The Republic of Korea returns to market and reprices the entire country''s credit curve in a strong deal driven by Asia.

The Republic of Korea has returned to the bond market with a successful $1 billion bond led by joint global coordinators Barclays, Citigroup and Goldman Sachs.

The 10 year bond gained an order book well in excess of $4 billion and priced at treasuries plus 92 basis points, equating to a yield of 4.307%. This feat ended up repricing the whole Korean credit curve.

Prior to the issue, the KDB has been Korea's proxy sovereign credit and was trading at T+120bp at the time the Republic announced the deal. By the date of pricing KDB had tightened to T+107bp.

The lead managers cleverly built the book by initially marketing the deal in Asia without any price talk. Demand of $3 billion had already been collected by the time the initial talk of T+95 was released and demand continued to grow as price talk settled at T+92 - a classic momentum-building strategy. Asia drove the deal, reinforcing the phenomenon known as the Asian Bid. The deal's distribution was heavily skewed towards the region, with almost 75% placed in Asia - mostly among commercial banks.

Korean buying was, however, less than 10% of the total, with Europe taking about 15% and the US taking the remainder. The distribution numbers stand in marked comparison to the last time the sovereign came to the bond markets back in 1998. At that time Korea was on its knees thanks to the currency crisis and demand was heavily skewed to the US.

Moreover, the runaway success of this deal came in spite of fears of North Korean aggression and the ongoing troubles at SK global. It is reckoned the sheer rarity value of the name helped to generate demand.

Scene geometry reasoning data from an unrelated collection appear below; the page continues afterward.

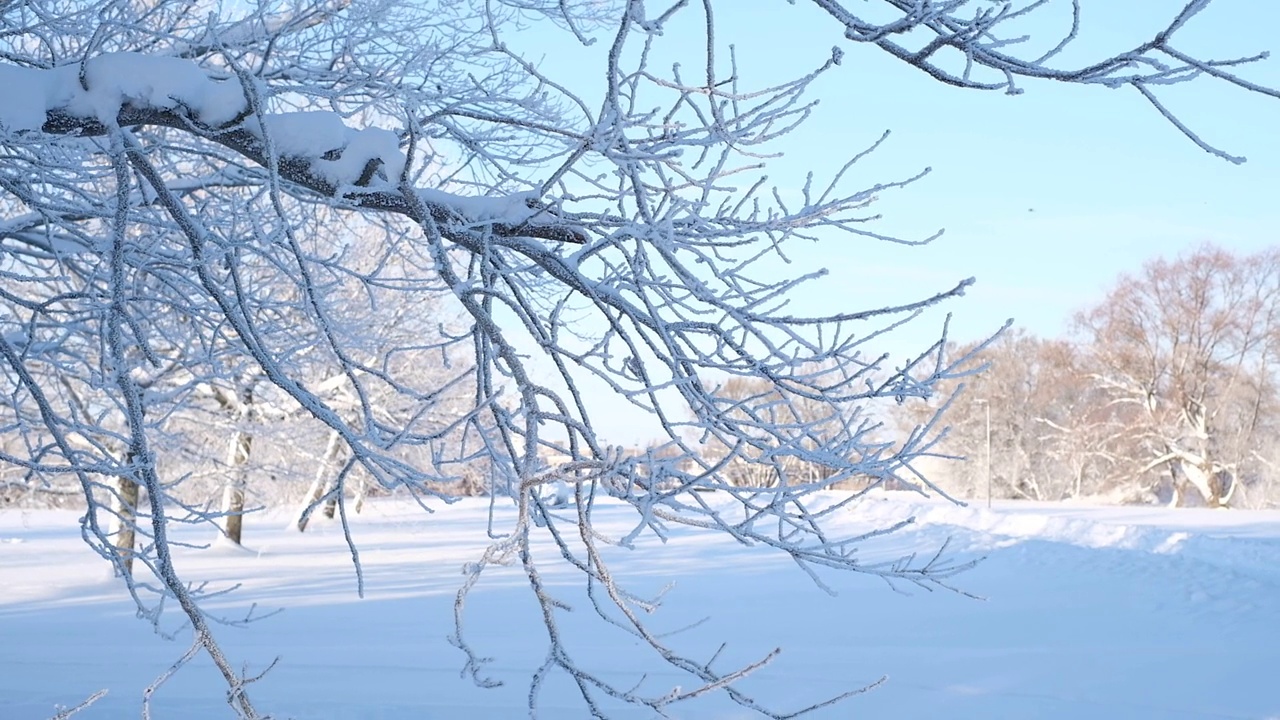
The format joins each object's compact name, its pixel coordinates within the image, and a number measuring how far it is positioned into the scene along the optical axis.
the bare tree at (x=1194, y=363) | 34.84
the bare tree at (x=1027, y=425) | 42.62
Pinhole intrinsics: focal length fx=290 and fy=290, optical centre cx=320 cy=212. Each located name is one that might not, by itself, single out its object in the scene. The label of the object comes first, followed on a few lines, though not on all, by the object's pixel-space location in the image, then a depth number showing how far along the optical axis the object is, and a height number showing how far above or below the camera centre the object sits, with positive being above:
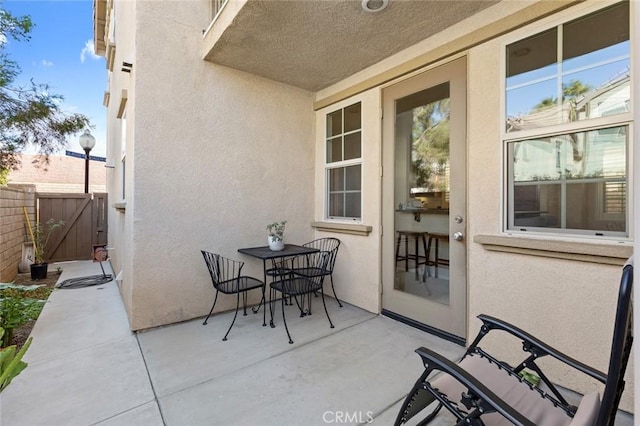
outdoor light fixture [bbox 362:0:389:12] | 2.41 +1.77
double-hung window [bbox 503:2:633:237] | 1.94 +0.63
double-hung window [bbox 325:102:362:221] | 3.85 +0.69
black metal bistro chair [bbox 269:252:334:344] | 3.20 -0.81
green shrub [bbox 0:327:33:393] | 1.50 -0.83
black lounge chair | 0.92 -0.80
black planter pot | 5.17 -1.08
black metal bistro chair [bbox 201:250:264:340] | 3.15 -0.79
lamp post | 6.44 +1.56
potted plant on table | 3.65 -0.30
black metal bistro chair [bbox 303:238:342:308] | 3.66 -0.51
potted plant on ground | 5.20 -0.63
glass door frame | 2.73 -0.01
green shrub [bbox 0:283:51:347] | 2.61 -0.95
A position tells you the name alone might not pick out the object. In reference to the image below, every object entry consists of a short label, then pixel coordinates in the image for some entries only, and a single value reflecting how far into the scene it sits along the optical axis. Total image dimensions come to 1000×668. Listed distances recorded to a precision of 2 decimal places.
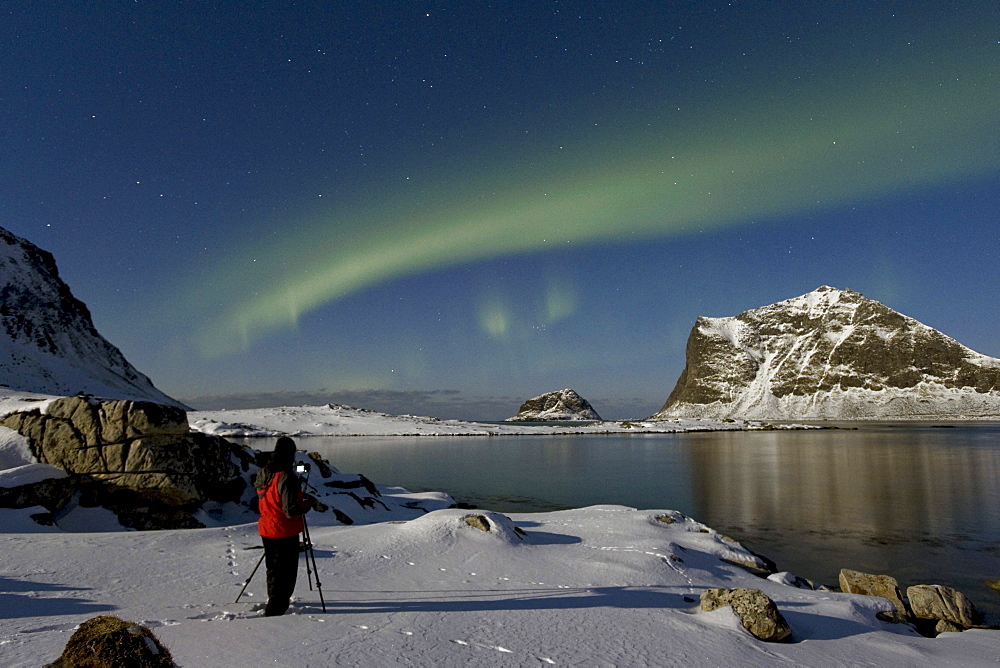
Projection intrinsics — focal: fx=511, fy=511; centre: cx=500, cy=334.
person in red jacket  6.90
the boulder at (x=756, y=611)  7.14
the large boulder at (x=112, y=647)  3.75
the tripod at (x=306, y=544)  7.71
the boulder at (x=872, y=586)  11.59
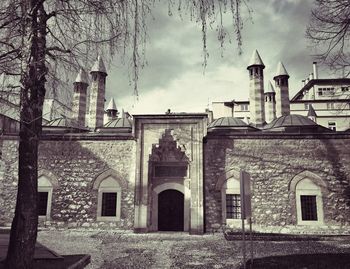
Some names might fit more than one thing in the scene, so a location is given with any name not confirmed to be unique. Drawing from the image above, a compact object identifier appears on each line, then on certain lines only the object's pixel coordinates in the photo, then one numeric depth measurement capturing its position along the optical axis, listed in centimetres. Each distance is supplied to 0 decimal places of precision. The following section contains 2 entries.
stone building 1145
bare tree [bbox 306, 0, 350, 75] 622
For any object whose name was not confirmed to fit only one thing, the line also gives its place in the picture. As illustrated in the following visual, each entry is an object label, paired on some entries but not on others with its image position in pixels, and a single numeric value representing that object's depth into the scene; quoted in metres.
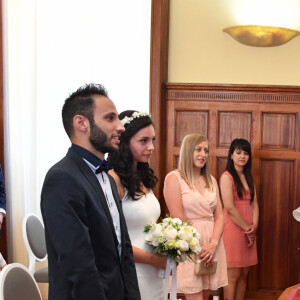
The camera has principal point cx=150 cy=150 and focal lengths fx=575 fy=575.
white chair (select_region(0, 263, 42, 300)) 2.29
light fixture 5.96
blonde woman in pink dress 4.31
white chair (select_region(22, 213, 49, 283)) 4.76
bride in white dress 3.09
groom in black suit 2.05
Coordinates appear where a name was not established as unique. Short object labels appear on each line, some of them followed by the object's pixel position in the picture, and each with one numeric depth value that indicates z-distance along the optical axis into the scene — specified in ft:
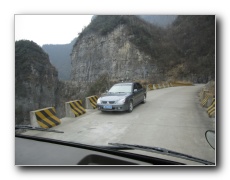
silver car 22.40
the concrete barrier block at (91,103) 25.29
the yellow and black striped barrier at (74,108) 19.13
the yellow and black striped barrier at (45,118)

On a Libor basis the deal came a great deal tighter than many expected. Initially it was thought the deal could price as wide as Libor +80, but it actually priced at Libor +56. That is well inside the Republic's 08 bond which trades at Libor +65. Significantly the 08 is only half the tenor of the current, tighter bond. One reason why the deal was able to lock in such tight pricing was that investors knew the deal would not be increased in size. The sovereign does not need the money, but was merely keen to create a new tighter benchmark from which corporate Korea could benefit.

Indeed, the deal is likely to be followed in quick succession by two other Korean deals. Barclays and HSBC have the mandate for a $200 million tap of Kookmin's 4.625% December 2007 bond. This deal is expected to be the one to immediately follow the sovereign. Then Citigroup and HSBC plan to launch a $300 million to $500 million five-year deal for the Industrial Bank of Korea.

The deal had 11 co-managers who agreed to participate purely for relationship reasons and are: Credit Suisse First Boston, Daiwa SMBC, Deutsche Bank, Lehman Brothers, JPMorgan, Morgan Stanley, UBS Warburg, Samsung Securities, Daewoo Securities, Hyundai Securities, and LG Investment & Securities. None received bonds or fees.